Est-il possible de prendre ses distances à l'égard de cet immense théâtre sacrificiel? Est-il fécond, le recul par lequel l'intelligence se demande pourquoi la raison, sa servante, fonctionne sacerdotalement?

Peut-être cette question est-elle celle de la structure idolâtre de la notion même de vérité. Dans ce cas, il serait fécond d'observer l'action iconoclaste de la pensée purifiant son sanctuaire. La critique moderne de la raison n'organise pas le retour à la fable sacrée ; elle conduit à guérir la raison elle-même des mythes qui l'animent encore.

Passons donc, tout courant, nos propres effigies en revue dans la galerie des idoles, où la raison dresse nos autoportraits en pied. Voici Descartes et son dieu géomètre, porc-épic, armé jusqu'aux dents de la cuirasse de la logique mathématique de l'époque. Cet animal offrait la garantie de son sacre à la raison dite naturelle, celle qui me proposait d'extraire les principes de mon entendement de la course immémoriale des atomes. Quel prestidigitateur assuré de tirer à tous coups un lapin mirifique de son chapeau! Fameux marchandage et astucieux truquage, ceux d'un dieu allié de ce «sens commun» que forgent les «évidences» benoîtes, nées serves des routines de la matière!

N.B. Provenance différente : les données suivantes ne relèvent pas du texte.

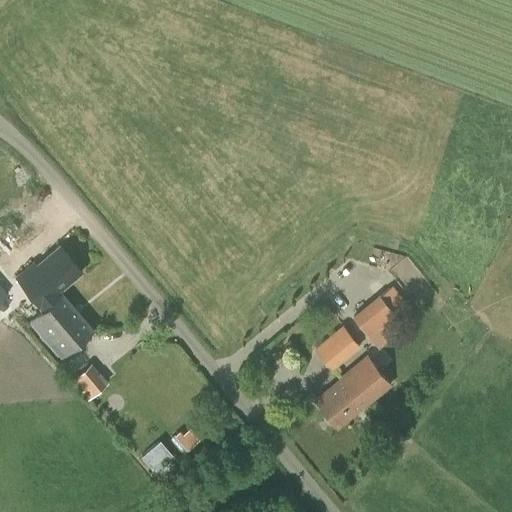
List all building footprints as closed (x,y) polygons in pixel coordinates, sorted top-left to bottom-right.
[(32,321),(63,295),(59,291),(82,271),(59,245),(36,266),(33,262),(15,278),(43,310),(31,320),(32,321)] [(349,315),(375,343),(388,330),(382,324),(395,312),(375,291),(349,315)] [(82,316),(63,295),(32,321),(39,328),(42,326),(65,352),(93,328),(82,316)] [(331,370),(360,345),(342,324),(313,348),(331,370)] [(364,407),(390,385),(365,355),(339,376),(340,378),(315,399),(337,426),(362,405),(364,407)] [(107,382),(91,362),(72,379),(87,398),(107,382)] [(200,439),(190,428),(182,434),(179,431),(170,438),(182,453),(200,439)] [(153,471),(172,454),(159,439),(140,456),(153,471)]
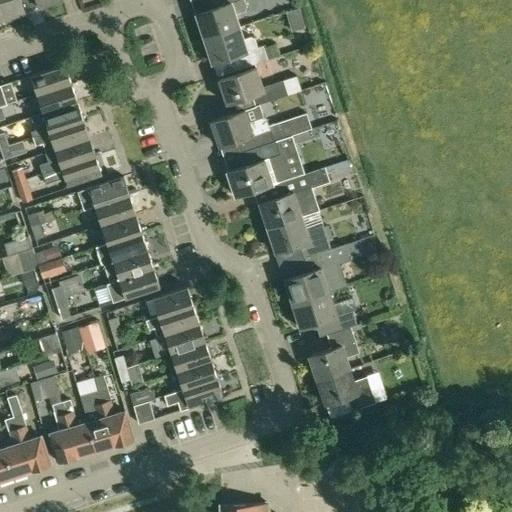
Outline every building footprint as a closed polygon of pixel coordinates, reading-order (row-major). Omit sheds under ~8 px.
[(0,0),(0,19),(3,19),(4,22),(6,23),(21,18),(22,15),(21,13),(24,12),(19,0),(0,0)] [(196,13),(204,37),(237,27),(233,14),(242,11),(245,11),(247,6),(244,0),(218,0),(220,5),(196,13)] [(249,36),(241,38),(237,27),(204,37),(212,61),(236,53),(240,67),(267,59),(263,45),(256,47),(253,38),(249,36)] [(64,64),(29,76),(36,95),(70,83),(64,64)] [(218,79),(217,79),(225,102),(231,100),(251,93),(254,105),(259,103),(287,94),(301,89),(296,75),(282,79),(262,86),(256,66),(241,71),(218,79)] [(36,95),(41,113),(76,101),(70,83),(36,95)] [(82,120),(76,101),(41,113),(48,132),(82,120)] [(235,112),(210,120),(219,146),(220,146),(238,140),(241,151),(247,149),(272,141),(275,140),(292,134),(311,128),(306,113),(268,126),(266,118),(263,117),(248,122),(244,109),(235,112)] [(82,120),(48,132),(32,137),(35,145),(42,143),(45,153),(88,138),(82,120)] [(321,147),(339,143),(334,122),(316,126),(321,147)] [(0,134),(0,146),(8,143),(5,133),(0,134)] [(228,170),(226,170),(235,195),(253,189),(271,183),(267,172),(284,167),(279,153),(296,148),(294,141),(292,134),(275,140),(272,141),(247,149),(251,162),(228,170)] [(88,138),(45,153),(48,162),(40,164),(43,174),(94,156),(88,138)] [(13,156),(8,143),(0,146),(0,147),(4,159),(13,156)] [(65,186),(100,175),(94,156),(43,174),(45,182),(62,177),(65,186)] [(335,172),(332,164),(325,166),(327,175),(335,172)] [(11,170),(15,183),(26,179),(22,166),(11,170)] [(325,166),(304,173),(278,181),(282,195),(258,202),(266,227),(301,216),(318,210),(313,197),(310,187),(329,181),(328,177),(327,175),(325,166)] [(5,167),(0,168),(0,181),(9,179),(5,167)] [(83,211),(94,207),(128,196),(121,177),(76,191),(83,211)] [(33,199),(30,191),(26,179),(15,183),(22,203),(33,199)] [(128,196),(94,207),(100,225),(133,213),(128,196)] [(31,227),(40,224),(55,219),(52,210),(43,214),(41,210),(27,214),(31,227)] [(100,225),(106,242),(139,231),(133,213),(100,225)] [(299,244),(303,257),(331,248),(331,247),(330,248),(322,223),(305,229),(301,216),(266,227),(274,252),(299,244)] [(44,237),(40,224),(31,227),(35,239),(44,237)] [(103,264),(146,250),(139,231),(106,242),(95,245),(101,264),(103,263),(103,264)] [(7,256),(16,253),(32,247),(28,235),(3,243),(7,256)] [(361,238),(346,243),(348,252),(355,250),(356,253),(365,250),(361,238)] [(38,265),(34,253),(32,247),(16,253),(22,271),(38,266),(38,265)] [(327,291),(322,276),(338,271),(331,248),(303,257),(307,271),(283,279),(291,303),(327,291)] [(34,253),(38,265),(47,262),(43,250),(34,253)] [(109,281),(118,279),(151,267),(146,250),(103,264),(109,281)] [(61,257),(47,262),(38,265),(38,266),(42,278),(66,270),(61,257)] [(113,302),(124,298),(158,287),(151,267),(118,279),(109,281),(106,282),(113,302)] [(31,270),(21,274),(25,286),(35,283),(31,270)] [(186,286),(151,298),(157,316),(192,305),(186,286)] [(51,290),(55,300),(64,297),(61,287),(51,290)] [(327,333),(349,326),(356,324),(351,309),(334,315),(327,291),(291,303),(299,328),(323,320),(327,333)] [(73,295),(64,297),(55,300),(61,319),(71,316),(68,309),(76,306),(73,295)] [(156,336),(163,334),(197,322),(192,305),(157,316),(146,320),(149,329),(154,327),(156,336)] [(33,324),(37,337),(55,331),(51,317),(33,324)] [(111,320),(114,329),(123,326),(120,317),(111,320)] [(104,347),(97,322),(79,327),(86,353),(104,347)] [(197,322),(163,334),(169,352),(203,341),(197,322)] [(61,331),(68,355),(84,350),(77,326),(61,331)] [(126,336),(123,326),(114,329),(117,339),(126,336)] [(358,352),(349,326),(327,333),(326,334),(330,347),(308,355),(316,379),(348,369),(344,357),(358,352)] [(62,350),(55,331),(37,337),(44,356),(62,350)] [(169,352),(175,370),(210,359),(203,341),(169,352)] [(114,358),(118,369),(127,366),(123,355),(114,358)] [(175,370),(181,388),(215,377),(210,359),(175,370)] [(0,380),(25,372),(21,363),(1,369),(0,369),(0,380)] [(122,381),(131,378),(127,366),(118,369),(122,381)] [(346,397),(351,410),(374,402),(387,398),(385,393),(373,397),(366,375),(352,380),(348,369),(316,379),(324,404),(346,397)] [(114,413),(110,399),(102,374),(95,376),(99,391),(114,444),(132,438),(124,410),(114,413)] [(59,430),(49,433),(57,461),(76,456),(63,413),(60,401),(61,401),(53,377),(29,384),(34,397),(35,401),(49,397),(51,404),(59,430)] [(176,401),(179,409),(221,395),(215,377),(181,388),(162,395),(165,404),(176,401)] [(138,390),(129,393),(133,405),(142,402),(138,390)] [(86,421),(95,450),(114,444),(99,391),(78,397),(86,421)] [(31,470),(49,464),(40,436),(30,439),(16,394),(7,397),(14,416),(31,470)] [(61,401),(60,401),(63,413),(76,456),(95,450),(86,421),(77,424),(69,399),(61,401)] [(149,400),(142,402),(133,405),(138,422),(155,417),(149,400)] [(12,445),(3,448),(12,476),(31,470),(14,416),(4,419),(12,445)] [(473,424),(457,422),(455,455),(470,456),(473,424)] [(0,480),(12,476),(3,448),(0,449),(0,480)] [(266,511),(266,502),(220,505),(220,511),(266,511)]
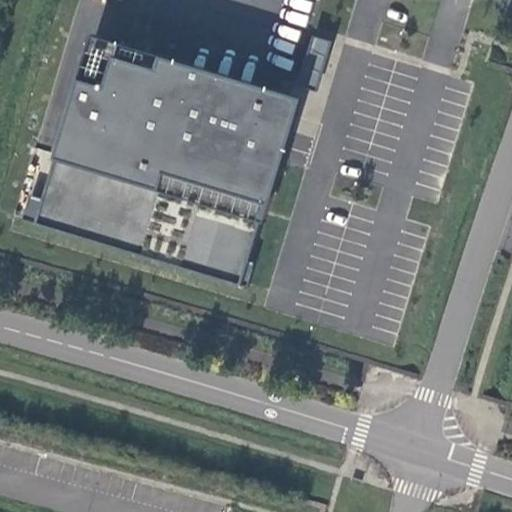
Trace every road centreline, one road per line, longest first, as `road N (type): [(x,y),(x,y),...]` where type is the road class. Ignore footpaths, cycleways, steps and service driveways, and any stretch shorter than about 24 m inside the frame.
road 1 (unclassified): [(420,451),(0,328)]
road 2 (unclassified): [(420,451),(511,172)]
road 3 (unclassified): [(128,511),(0,476)]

«calculons mais ne réfléchissons pas»

Dans sa suite courent David Hume et les empiristes anglais : ces pince-sans-rire ont abandonné les révérences contournées de Descartes aux docteurs de Sorbonne ; ils se donnent, eux aussi, les coutumes coites et stupides des choses pour interlocutrices de leur raison. Ils s'imaginent que la meule de l'inerte moud l'intelligible! Comme dit avec humour Costa de Beauregard : «Calculons, puisque cela réussit si bien, mais ne réfléchissons pas, cela donne 1a migraine.» Sur leurs talons surgit Kant le précautionneux, rapetasseur génial du dogmatisme de l'entendement, qui offre au dieu unificateur, justificateur et consécrateur une raison corsetée dans son éthique et toute fière de s'être emprisonnée si profitablement dans ses propres règles. Mais voyez comme cette idole détourne pudiquement le regard de ses origines et de sa propre histoire pour se donner les bardes rassurantes de ses a priori !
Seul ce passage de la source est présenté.